• Eric M Russell - Wednesday, February 14, 2018 7:17 AM

    aureolin - Friday, February 9, 2018 10:37 AM

    We're in the process of a data migration from one LOB tool to another over this weekend. Part of the migration is moving just under a terabyte's worth of documents from files on disk to blobs in a database (SQL 2014). The destination system is a locally hosted VM with enough disk space on one data "disk drive", but I'm looking for recommendations on how to architect the destination database. Considerations are ease of management, ease of taking backups, etc. FWIW, the individual files are generally small, many are one to two page .PDF files. Yes, I do know this is last minute, but this is my only chance to "get it right" from the start.

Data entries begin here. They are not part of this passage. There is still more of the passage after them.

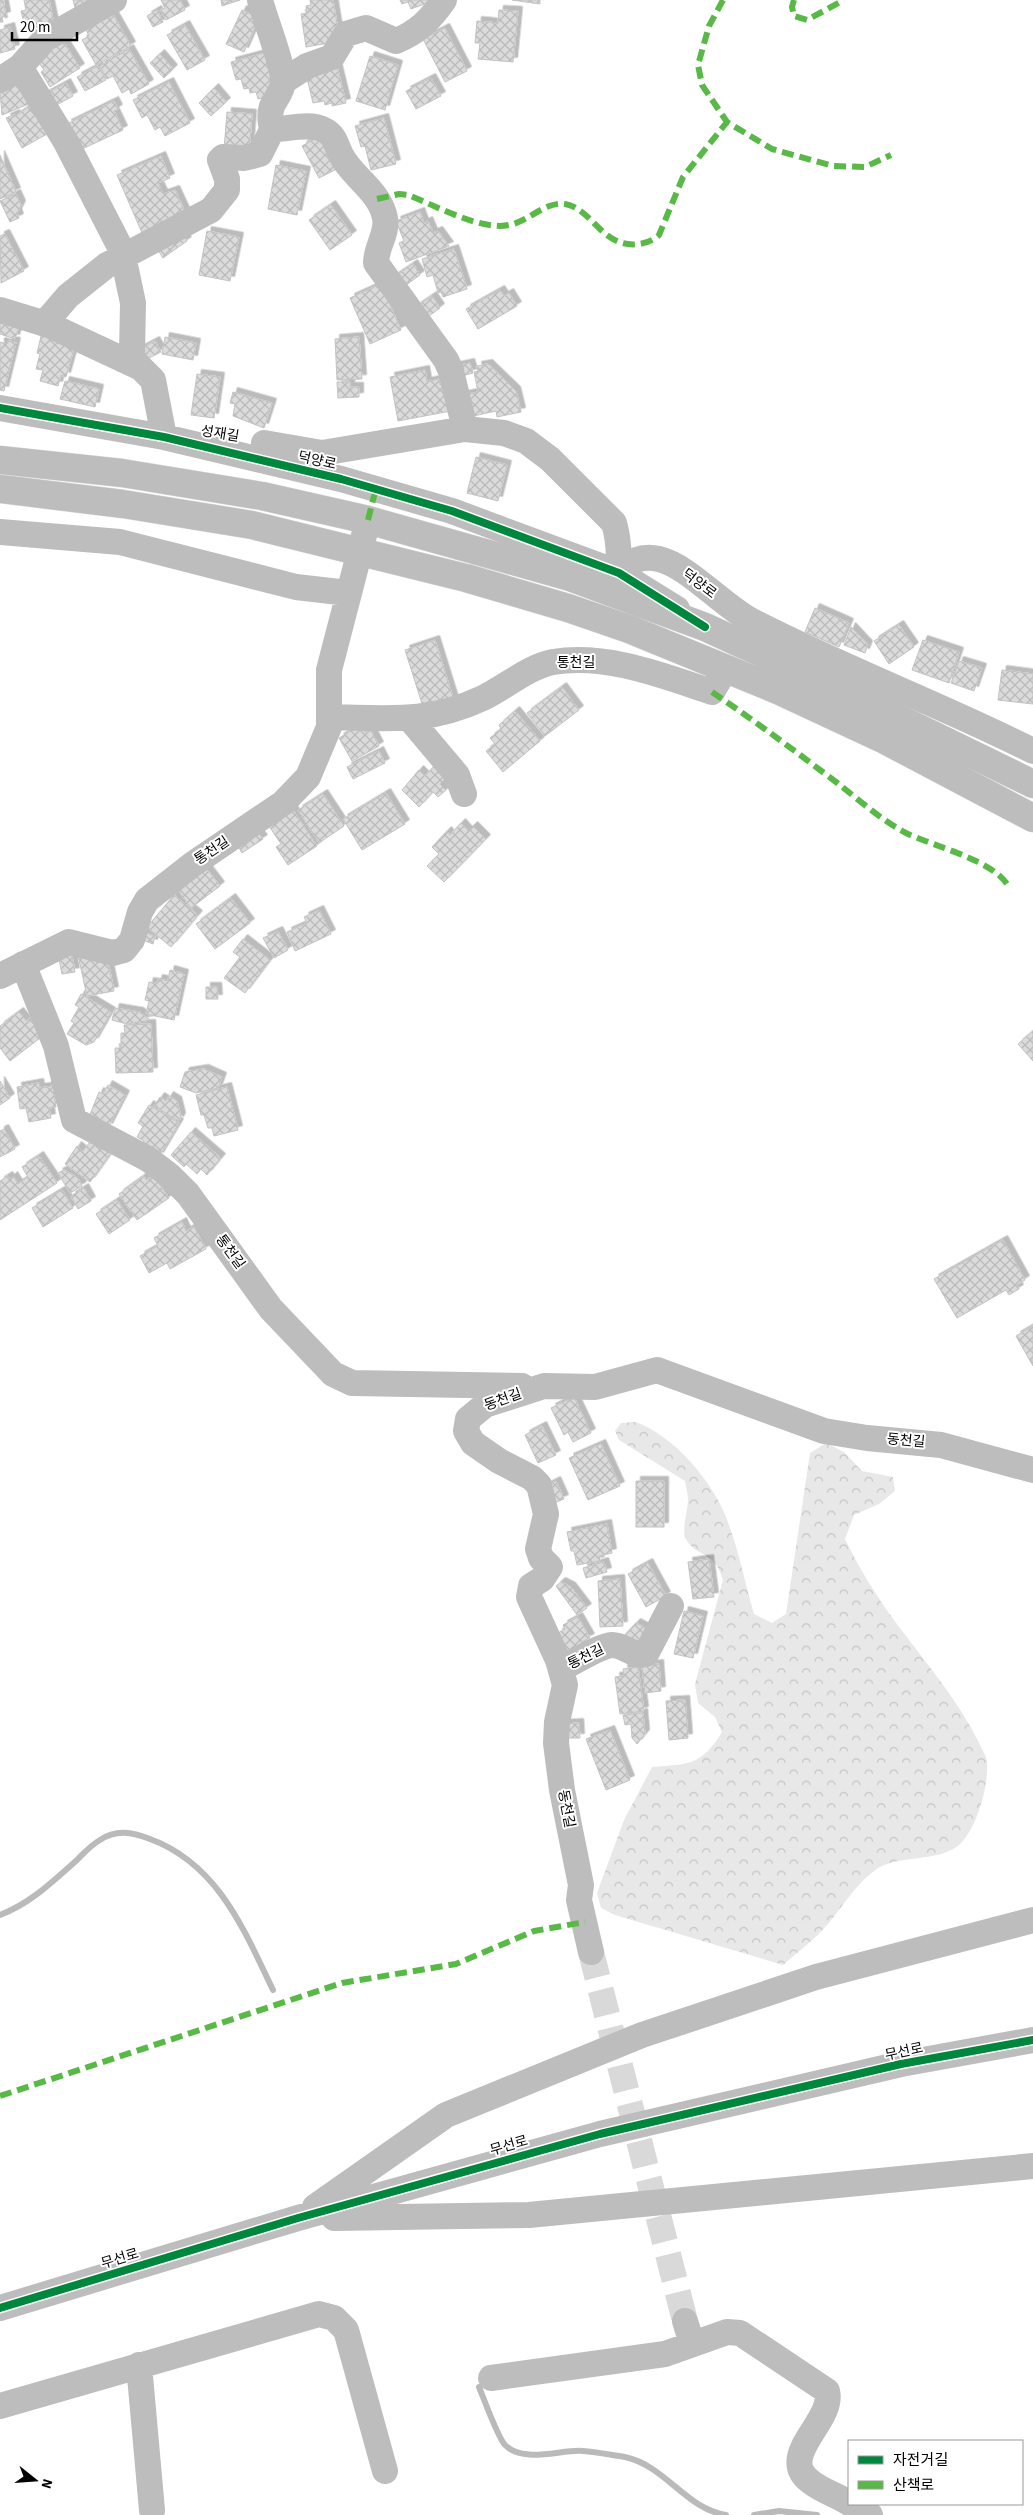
<svg xmlns="http://www.w3.org/2000/svg" width="1033" height="2515" font-family="'Source Sans 3','Noto Sans KR',sans-serif">
  <defs>
    <pattern id="forest-crowns" width="20" height="18" patternUnits="userSpaceOnUse" patternTransform="scale(1.25)"><rect width="20" height="18" fill="#e8e8e8"/><path d="M2 6a3 3 0 1 1 6 0M12 15a3 3 0 1 1 6 0" fill="none" stroke="#c5c5c5"/></pattern>
    <pattern id="building-cross-hatch" width="8" height="8" patternUnits="userSpaceOnUse" patternTransform="scale(1.25)"><rect width="8" height="8" fill="#dbdbdb"/><path d="M0 0l8 8M0 8l8-8" fill="none" stroke="#bababa"/></pattern>
    <filter id="shadow"><feDropShadow dx="4.5" dy="-4.5" stdDeviation="0" flood-color="#0004"/></filter>
  </defs>
  <rect width="100%" height="100%" fill="#fff"/>
  <path fill="url(#forest-crowns)" d="M636,1422C670,1435 700,1468 718,1500C735,1531 744,1580 754,1614L772,1623L786,1614L810,1453L826,1443L844,1452L862,1471L893,1477L895,1491L879,1504L854,1515L845,1539C859,1568 875,1594 894,1620C924,1661 958,1699 980,1745C982,1750 987,1757 987,1762C989,1785 977,1827 961,1843C941,1863 902,1854 878,1868C857,1882 844,1905 828,1924C815,1939 798,1952 783,1965L615,1915L601,1908L597,1893L624,1820L652,1767C689,1764 701,1766 722,1732L715,1717L698,1703L695,1684L723,1580C714,1549 696,1558 686,1539C681,1530 688,1511 688,1500C688,1494 686,1487 685,1481L619,1440L615,1431L621,1423Z"/>
  <g fill="none" stroke-linecap="round" stroke-linejoin="round">
    <path stroke="#bababa" stroke-width="6" d="M0,1915C31,1903 52,1882 77,1860C84,1853 91,1845 100,1840C116,1829 132,1832 150,1839C218,1864 244,1930 273,1990
      M479,2387C484,2399 498,2438 505,2445C524,2464 561,2449 583,2451C597,2452 611,2455 625,2457C666,2466 686,2509 726,2515
      M754,2515L779,2511L817,2515"/>
  </g>
  <path fill="url(#building-cross-hatch)" stroke="#c3c3c3" filter="url(#shadow)" d="M0,0H3L6,16L2,17L3,22H0Z
    M24,0H49L54,24L26,30L21,11L26,10Z
    M73,0H98L76,11Z
    M161,0H180L185,10L166,20L160,10L165,8Z
    M221,0H240L222,6Z
    M310,0H333L339,36L328,38L329,43L306,47L301,14L307,13L306,6L311,5Z
    M400,0H429L430,2L411,9L408,2L402,4Z
    M512,0H540V4Z
    M157,10L163,22L153,27L147,16Z
    M242,10L259,18L244,52L226,44Z
    M499,10L518,11L513,62L478,59L480,43H475L477,21L498,23Z
    M111,11L131,46L96,65L82,40L89,36L86,30Z
    M185,25L205,60L187,70L167,35Z
    M10,27L15,49L0,53V30Z
    M445,28L467,71L445,82L423,39Z
    M61,38L80,68L50,87L41,72L44,70L39,63Z
    M129,49L149,84L131,94L129,89L122,93L113,76L107,79L100,66Z
    M265,53L275,95L258,99L256,92L250,93L249,88L244,89L241,79L236,80L231,62Z
    M160,54L173,69L164,78L150,63Z
    M370,56L398,65L385,110L356,101Z
    M98,66L106,80L85,91L77,77Z
    M337,66L346,103L332,106V103L325,105L324,101L313,103L306,74Z
    M431,78L441,96L416,109L406,91Z
    M23,82L31,103L2,115L0,91Z
    M169,82L190,123L165,136L160,127L155,130L147,115L142,118L133,100Z
    M66,83L73,96L51,108L44,95Z
    M214,88L226,102L211,116L199,103Z
    M114,101L118,109L114,111L123,130L80,150L67,124Z
    M31,105L47,134L22,148L6,118L15,114L16,116Z
    M227,112L252,114L249,152L224,149Z
    M384,118L396,164L371,170L365,146L361,147L355,126Z
    M322,135L339,168L319,178L302,146Z
    M0,155L16,192L0,199Z
    M161,156L170,178L158,183L163,194L175,190L186,214L142,233L117,175Z
    M276,165L306,171L297,215L268,209Z
    M16,194L21,205L17,213L19,218L10,222L0,201Z
    M331,205L352,235L330,250L309,220Z
    M420,212L424,223L428,221L433,233L438,231L449,246L406,262L399,243L404,241L396,221Z
    M180,231L187,241L163,258L156,247Z
    M207,231L239,237L230,281L199,275Z
    M5,234L24,271L1,283L0,236Z
    M454,249L467,289L443,297L441,292L438,293L433,275L427,277L422,259Z
    M413,264L420,275L402,288L394,277Z
    M381,284L401,330L370,344L350,298Z
    M500,290L504,296L509,293L517,306L478,329L466,309Z
    M432,296L440,308L425,319L416,307Z
    M0,316L20,323L15,339L0,334Z
    M42,332L76,341L66,377L61,375L58,386L40,381L43,370L36,369L40,354L37,353Z
    M165,337L196,343L193,360L162,354Z
    M359,337L362,379L337,380L335,339Z
    M8,341L16,342L4,391L0,390V342L7,344Z
    M155,341L161,352L143,361L138,350Z
    M470,363L473,373L458,377L456,366Z
    M488,364L516,391L521,412L497,417L496,411L469,417L464,395L478,392L474,372L478,371L477,366Z
    M425,370L427,382L439,379L440,385L446,383L451,411L398,421L390,377Z
    M197,374L220,377L214,418L191,415Z
    M65,381L99,389L95,407L60,399Z
    M337,382H350V387H359V397L338,398Z
    M233,392L272,403L264,428L233,416L235,404L230,403Z
    M476,457L507,465L498,501L467,493Z
    M815,608L849,623L839,647L805,632Z
    M899,625L914,647L889,664L874,641Z
    M851,627L868,645L865,653L844,645Z
    M435,640L454,701L424,710L405,650Z
    M923,640L959,652L949,683L912,670Z
    M959,661L982,668L974,691L951,683Z
    M1002,670L1033,674V704L998,700Z
    M562,687L579,710L545,736L527,713Z
    M515,711L540,741L503,772L486,751L495,744L490,738L501,729L499,725Z
    M361,725L365,732L370,729L379,746L352,761L339,738Z
    M379,751L385,763L353,779L347,767Z
    M436,764L448,776L440,784L446,790L438,797L433,792L419,807L402,790L419,770L425,776Z
    M386,793L405,824L362,850L343,819Z
    M323,794L344,826L319,843L298,810Z
    M291,807L317,846L288,865L276,847L281,844L269,826Z
    M461,823L468,831L473,826L486,839L444,882L427,866L439,854L432,847L447,831L450,835Z
    M256,830L263,839L242,853L236,843Z
    M207,869L220,886L191,908L178,890Z
    M174,895L198,915L171,947L147,927Z
    M231,898L250,923L215,949L196,924Z
    M319,910L331,934L295,951L287,932L307,923L304,917Z
    M278,931L288,950L274,958L263,938Z
    M142,932L155,936L153,944L140,939Z
    M243,939L270,960L245,993L224,978L240,957L233,952Z
    M71,951L75,972L62,974L58,954Z
    M78,955L107,957L114,991L87,996Z
    M170,970L184,974L174,1020L146,1014L149,1001L145,1000L149,982L157,983L158,979L168,981Z
    M206,987H217L218,999H206Z
    M81,994L111,1012L94,1042L86,1045L67,1034L74,1023L71,1021L79,1007L75,1005Z
    M115,1008L139,1012L150,1020L127,1024L112,1020Z
    M19,1012L26,1021L31,1017L44,1035L10,1061L0,1048V1026Z
    M151,1024L153,1072L116,1073L115,1048H121V1033H125L124,1025Z
    M1033,1031V1061L1018,1044Z
    M204,1069L222,1077L218,1088L196,1093L180,1087L185,1072Z
    M0,1081L10,1098L0,1105Z
    M39,1083L40,1088L53,1086L56,1107L49,1108L51,1118L29,1122L26,1108L20,1109L17,1087Z
    M108,1085L125,1095L108,1128L89,1117L99,1092L103,1094Z
    M227,1087L238,1130L214,1136L212,1128H208L204,1115H201L196,1095Z
    M169,1096L177,1101L181,1117L179,1121L154,1106L160,1097L166,1101Z
    M149,1105L179,1123L159,1157L141,1147L144,1141L137,1137L143,1126L138,1123Z
    M4,1129L15,1149L0,1157V1131Z
    M191,1132L221,1158L207,1175L201,1169L197,1174L186,1164L184,1167L171,1155Z
    M92,1139L115,1147L90,1182L65,1164L77,1146L83,1151Z
    M39,1156L57,1183L0,1220V1181L8,1176L10,1179L13,1176L18,1184L28,1177L22,1167Z
    M64,1170L78,1178L82,1186L70,1193L58,1173Z
    M153,1175L169,1198L137,1220L119,1194L144,1176L146,1180Z
    M84,1188L91,1201L78,1209L71,1196Z
    M62,1190L73,1208L43,1227L32,1208Z
    M117,1200L130,1220L109,1234L96,1214Z
    M182,1222L186,1231L194,1227L206,1249L170,1269L167,1263L149,1273L140,1256L158,1246L154,1238Z
    M1003,1240L1025,1280L1017,1285L1019,1289L1009,1295L1006,1290L957,1318L934,1279Z
    M1033,1326V1366L1016,1336Z
    M574,1397L591,1433L573,1442L568,1432L564,1435L551,1408Z
    M542,1426L556,1455L538,1463L525,1435Z
    M601,1444L620,1486L588,1500L569,1458Z
    M556,1481L564,1499L554,1503L546,1486Z
    M636,1481H664V1527H636Z
    M607,1524L612,1553L599,1556L600,1561L577,1565L574,1551H571L567,1532Z
    M709,1559L714,1597L693,1599L688,1562Z
    M604,1562L607,1572L586,1578L583,1568Z
    M648,1563L666,1596L646,1607L628,1574Z
    M620,1579L623,1626L600,1627L598,1581Z
    M561,1582L571,1587L587,1608L577,1615L556,1586Z
    M684,1611L703,1616L693,1658L674,1654Z
    M578,1617L590,1638L581,1642L585,1650L568,1659L558,1633L565,1629L563,1625Z
    M636,1623L651,1631L635,1651L621,1639Z
    M659,1664L661,1691L645,1693L642,1666Z
    M638,1667L644,1711L620,1714L615,1677L624,1676L623,1669Z
    M685,1700L688,1738L669,1740L666,1701Z
    M643,1713L645,1734L637,1744L632,1738L631,1724L625,1725L623,1715Z
    M579,1723L580,1738H565L564,1724Z
    M610,1730L630,1780L606,1790L586,1739Z"/>
  <g fill="none" stroke-linecap="round" stroke-linejoin="round">
    <path stroke="#d9d9d9" stroke-width="26" stroke-dasharray="26 13" stroke-linecap="butt" d="M591,1952L685,2321"/>
    <defs>
      <path id="major" d="M0,460L122,473L262,496L368,520L570,577L705,627L818,679L1033,784
        M0,489L123,504L252,525L466,578L568,608L629,629L780,691L883,739L1033,818"/>
    </defs>
    <use href="#major" stroke="#dbdbdb" stroke-width="29"/>
    <path stroke="#bdbdbd" stroke-width="26" d="M260,0C264,16 284,68 283,81C282,99 267,100 271,124L278,129C292,128 311,123 324,130C335,135 336,145 341,155C352,177 380,191 385,218C388,233 376,247 376,263L446,360L451,371L465,429
      M20,67L66,142L122,251L133,303L132,354L134,361L153,380L164,437
      M0,80L20,67L45,39L114,0
      M284,81L307,66L332,57L346,34L366,28L396,41C418,32 430,20 444,0
      M0,310L49,325L141,368
      M44,324L68,296L107,265L211,210L227,190V179L220,160L223,157L244,158L260,154L273,128
      M0,408L164,437L341,479L452,511L619,573L677,609
      M264,443L322,453L465,429L504,433L526,441L550,459L614,523C620,544 620,568 614,588
      M0,532L120,542L296,587L348,593
      M619,573C630,561 641,555 659,559C688,566 721,604 750,620C842,668 940,704 1033,751
      M330,717C389,718 427,724 483,698C506,687 528,667 553,662C606,653 664,676 712,692L726,668
      M409,718L457,775L464,794
      M23,964L56,1046L74,1120L148,1159L169,1175L188,1194L271,1309L333,1374L352,1383L522,1386
      M0,976L69,942L113,953L124,950L132,940L140,912L147,900L193,864L283,803L308,777L329,727V670L368,520
      M561,1669C573,1663 599,1646 612,1645C625,1645 633,1657 646,1654L671,1606
      M591,1952L579,1900L581,1885L562,1790L556,1743L557,1722L565,1685L558,1660L529,1597L531,1586L542,1579L550,1567L541,1558L538,1549L546,1514L539,1485L532,1478L499,1461L473,1443L466,1431L468,1419L485,1405L544,1386L595,1387L657,1370L824,1431L867,1438L941,1445L1033,1470
      M315,2207L446,2115L642,2035L816,1977L1033,1920
      M334,2218L529,2215L1033,2166
      M0,2308L298,2218L600,2134L901,2064L1033,2040
      M685,2321L692,2344
      M139,2365L152,2510
      M491,2378L665,2354L727,2332L740,2333L827,2391C835,2421 775,2456 811,2482C822,2491 837,2495 849,2503
      M0,2406L319,2314L334,2318L346,2330L385,2471
      M851,2504L870,2515"/>
    <use href="#major" stroke="#bdbdbd" stroke-width="28"/>
    <path stroke="#58b947" stroke-width="6" stroke-dasharray="12 6" stroke-linecap="butt" d="M723,0L709,26L698,65L702,85L727,122L772,149L833,166L865,167L891,155
      M794,0L792,7L794,16L807,20L844,0
      M377,199L399,194L408,195C435,205 480,231 509,225C528,222 545,201 565,204C592,208 602,249 639,244C646,243 654,240 659,235L683,177L727,122
      M368,520L376,488
      M712,692C755,721 795,751 836,782C858,799 881,820 906,833C935,847 994,860 1009,887
      M0,2096L342,1983L456,1964L534,1931L585,1922"/>
    <defs>
      <path id="cycleway" d="M0,408L164,437L341,479L452,511L619,573L705,627
        M0,2308L298,2218L600,2134L901,2064L1033,2040"/>
    </defs>
    <use href="#cycleway" stroke="#fff" stroke-width="11"/>
    <use href="#cycleway" stroke="#00873e" stroke-width="8"/>
  </g>
  <g text-anchor="middle" dominant-baseline="central" stroke-width="4" stroke-linejoin="round" paint-order="stroke">
    <g font-size="14" fill="#000" stroke="#fff">
      <text transform="translate(220 434) rotate(9)">성재길</text>
      <text transform="translate(317 461) rotate(13)">덕양로</text>
      <text transform="translate(699 584) rotate(37)">덕양로</text>
      <text x="576" y="663">통천길</text>
      <text transform="translate(212 851) rotate(-34)">통천길</text>
      <text transform="translate(230 1252) rotate(54)">통천길</text>
      <text transform="translate(503 1400) rotate(-20)">동천길</text>
      <text transform="translate(906 1441) rotate(5)">동천길</text>
      <text transform="translate(586 1657) rotate(-26)">통천길</text>
      <text transform="translate(566 1809) rotate(79)">동천길</text>
      <text transform="translate(904 2052) rotate(-12)">무선로</text>
      <text transform="translate(509 2146) rotate(-16)">무선로</text>
      <text transform="translate(120 2259) rotate(-17)">무선로</text>
    </g>
  </g>
  <rect x="848" y="2440" width="175" height="65" fill="#ffffff" stroke="#999999"/>
  <rect x="858" y="2456" width="25" height="8" fill="#00873e" stroke="#999999"/>
  <text x="893" y="2465" font-size="15" fill="#000000">자전거길</text>
  <rect x="858" y="2481" width="25" height="8" fill="#58b947" stroke="#999999"/>
  <text x="893" y="2490" font-size="15" fill="#000000">산책로</text>
  <g transform="translate(35 2480) rotate(107)" stroke="#ffffff" stroke-width="4" paint-order="stroke">
  <path d="M0-4L9 19L0 12L-9 19Z" fill="#000000"/>
  <text y="-8" font-size="14" font-weight="bold" text-anchor="middle" fill="#000000">N</text>
  </g>
  <path d="M12 32v8h65v-8" fill="none" stroke="#000000" stroke-width="2.5"/>
  <text x="20" y="32" font-size="15" fill="#000000" stroke="#ffffff" stroke-width="4" paint-order="stroke">20 m</text>
</svg>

    Suggestions, comments, advice all welcome.

    Steve G.
    County of San Luis Obispo

    Why is it considered important to migrate the documents to a database?
    You're moving the documents from cheaper storage that is already optimized for files to more expensive database optimized storage, and all those BLOB pages will waste memory, data space, and transaction log space that could be put to better use for tables and indexing.

    Backups.  Security.  Audit.

    To expand slightly on this,
    Backups.
        we had a similar situation where we had x million critical documents held on a filestore.  Backups took, due to the sheer number of documents, 4+ days.  Recovery Point of this type of document, meaning a potential loss of a week's worth of data, certainly caught the attention of the board when this was explained.  Log backups every 5 minutes made them rather happier.

    Security.
        adding effective security to a filestore of this size and complexity is rather more challenging than controlling access to a database storage system.  If your document store contains any personally identifiable or commercially sensitive information you absolutely have to make sure access to this information is effectively controlled.  No excuses.

    Audit.
        as above.  If all this stuff is dumped on a disk, where's your audit trail?  Who changed what, and when, and why?  Who searched documents (and this is clearly easier in a properly structured database than a data jumble sale), for people, by what criteria.  Who viewed data? 

    In the new system the 25 million + documents are fully secured.  All activity; creation, position in document lifecycle, reads, updates are logged.  Documents are immutable - if you make a change, even changing just the date from the 12th to the 11th, both versions, with history are stored - no idea how you'd do this on a shared drive and effectively control it auditably - which is actually critical in many situations and legally required in a hell of a lot.  Partitioning of the documents by date also makes management easier, particularly as the database grows.  Hitting the limit on your partition on a single SAN location could prove a maintenance nightmare in terms of storage and potential app changes if not very, very carefully planned up front.  I can put my partitions wherever I want as long as I tell SQL Server.  The app is obviously totally blind to that.

    I'm a DBA.
    I'm not paid to solve problems. I'm paid to prevent them.